Hora: 21:00 a 00h Entradas anticipadas: gratis Entradas taquilla: gratis Planta: Espacio Artlab Tipo: Fast expos
Siroco ARTLAB participa en The Wrong Biennale 2026 como sede física en Madrid con la propuesta «Look Who’s Looking» by Zardoz Club.
¿Quién está detrás de la mirada artificial?
En las imágenes sintéticas, especialmente aquellas creadas mediante IA, la forma de las personas y los personajes ya no proviene de la imaginación o la experiencia vivida de un solo artista. Surgen de una densa acumulación de imágenes, rostros y memorias visuales reunidas a lo largo del tiempo y traducidas en procesos digitales. Al nacer, sus ojos se encuentran con los nuestros sin haber mirado nunca el mundo por sí mismos.
Parte del programa de The Wrong Biennale, LOOK WHO’S LOOKING reúne obras de diez artistas internacionales que exploran la mirada artificial como un punto de contacto tenso e inquietante entre la percepción humana y los seres computacionales. A través de imágenes generadas por IA, escaneado 3D, procesos algorítmicos y otras formas sintéticas de creación de imágenes, la exposición se centra en cómo los rostros y los ojos se construyen e imaginan dentro de sistemas digitales en lugar de ser creados en el ámbito físico.
Cuando nos encontramos con una mirada creada por inteligencia artificial, nos enfrentamos a un eco visual de innumerables observadores anónimos digitalizados. Lo que nos devuelve la mirada resulta familiar y, sin embargo, extrañamente distante, como si estuviera moldeado por una memoria visual compartida más que por una experiencia personal. La pregunta no es si la máquina nos mira, sino quién (o qué) nos devuelve la mirada: el artista, el dataset, los sesgos culturales incrustados en las imágenes o nosotros mismos reflejados en un espejo algorítmico.

DATOS MOSTRADOS:
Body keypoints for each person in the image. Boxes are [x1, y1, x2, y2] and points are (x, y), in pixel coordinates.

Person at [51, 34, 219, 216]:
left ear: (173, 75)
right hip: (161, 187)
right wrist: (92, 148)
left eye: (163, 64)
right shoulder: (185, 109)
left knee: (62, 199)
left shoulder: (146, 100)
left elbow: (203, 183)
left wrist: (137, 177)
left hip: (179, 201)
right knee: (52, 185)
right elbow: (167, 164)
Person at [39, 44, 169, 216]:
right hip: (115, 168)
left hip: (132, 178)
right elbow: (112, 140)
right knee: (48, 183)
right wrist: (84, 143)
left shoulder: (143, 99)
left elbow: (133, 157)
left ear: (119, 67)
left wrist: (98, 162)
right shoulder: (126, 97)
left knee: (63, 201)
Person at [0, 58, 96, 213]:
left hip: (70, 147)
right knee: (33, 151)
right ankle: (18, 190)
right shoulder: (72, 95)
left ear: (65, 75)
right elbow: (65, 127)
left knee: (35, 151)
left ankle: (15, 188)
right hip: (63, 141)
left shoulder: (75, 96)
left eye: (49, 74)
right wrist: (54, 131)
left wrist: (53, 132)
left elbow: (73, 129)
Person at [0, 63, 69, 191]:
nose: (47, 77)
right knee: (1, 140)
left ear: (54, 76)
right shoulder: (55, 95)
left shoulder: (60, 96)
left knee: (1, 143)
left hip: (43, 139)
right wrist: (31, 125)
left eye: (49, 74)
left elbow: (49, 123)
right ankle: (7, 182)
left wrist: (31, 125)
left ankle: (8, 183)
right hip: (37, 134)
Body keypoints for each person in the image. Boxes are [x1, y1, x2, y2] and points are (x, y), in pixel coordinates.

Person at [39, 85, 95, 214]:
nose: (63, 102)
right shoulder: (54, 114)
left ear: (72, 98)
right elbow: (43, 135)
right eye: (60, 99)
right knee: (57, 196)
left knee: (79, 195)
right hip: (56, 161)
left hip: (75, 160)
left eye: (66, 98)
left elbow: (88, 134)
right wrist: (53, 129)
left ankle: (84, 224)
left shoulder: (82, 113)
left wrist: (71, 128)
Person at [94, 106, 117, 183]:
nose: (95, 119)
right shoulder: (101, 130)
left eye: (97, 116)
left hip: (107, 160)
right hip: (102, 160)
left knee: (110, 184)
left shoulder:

EJERCICIOS:
a – Cita el fragmento del texto sobre la mirada artificial que empieza con las palabras que contienen «Parte del programa» y termina con «el ámbito físico.».
b – Prosigue el texto sobre la mirada artificial a partir de su última oración.

RESPUESTAS:
a –
Parte del programa de The Wrong Biennale, LOOK WHO’S LOOKING reúne obras de diez artistas internacionales que exploran la mirada artificial como un punto de contacto tenso e inquietante entre la percepción humana y los seres computacionales. A través de imágenes generadas por IA, escaneado 3D, procesos algorítmicos y otras formas sintéticas de creación de imágenes, la exposición se centra en cómo los rostros y los ojos se construyen e imaginan dentro de sistemas digitales en lugar de ser creados en el ámbito físico.

b –
Cuando nos encontramos con estas miradas artificiales, no estamos siendo simplemente observados por una máquina. Estamos ante reflejos de nuestra propia cultura visual: las fotografías que producimos y compartimos, los patrones que repetimos. La cuestión deja de ser si estos sistemas pueden mirarnos y pasa a ser qué partes de nosotros reconocemos en lo que nos muestran.
Estos ojos no observan el mundo como nosotros; lo reflejan. Las imágenes pasan a través de ellos, se transforman y regresan a nosotros alteradas. En lugar de preguntarnos si la tecnología puede imitar la conciencia o las emociones humanas, la exposición nos invita a considerar qué sucede con nuestras formas de ver (y de ser vistos) cuando las imágenes ya no son solo imaginadas, sino construidas a partir de fragmentos de todo.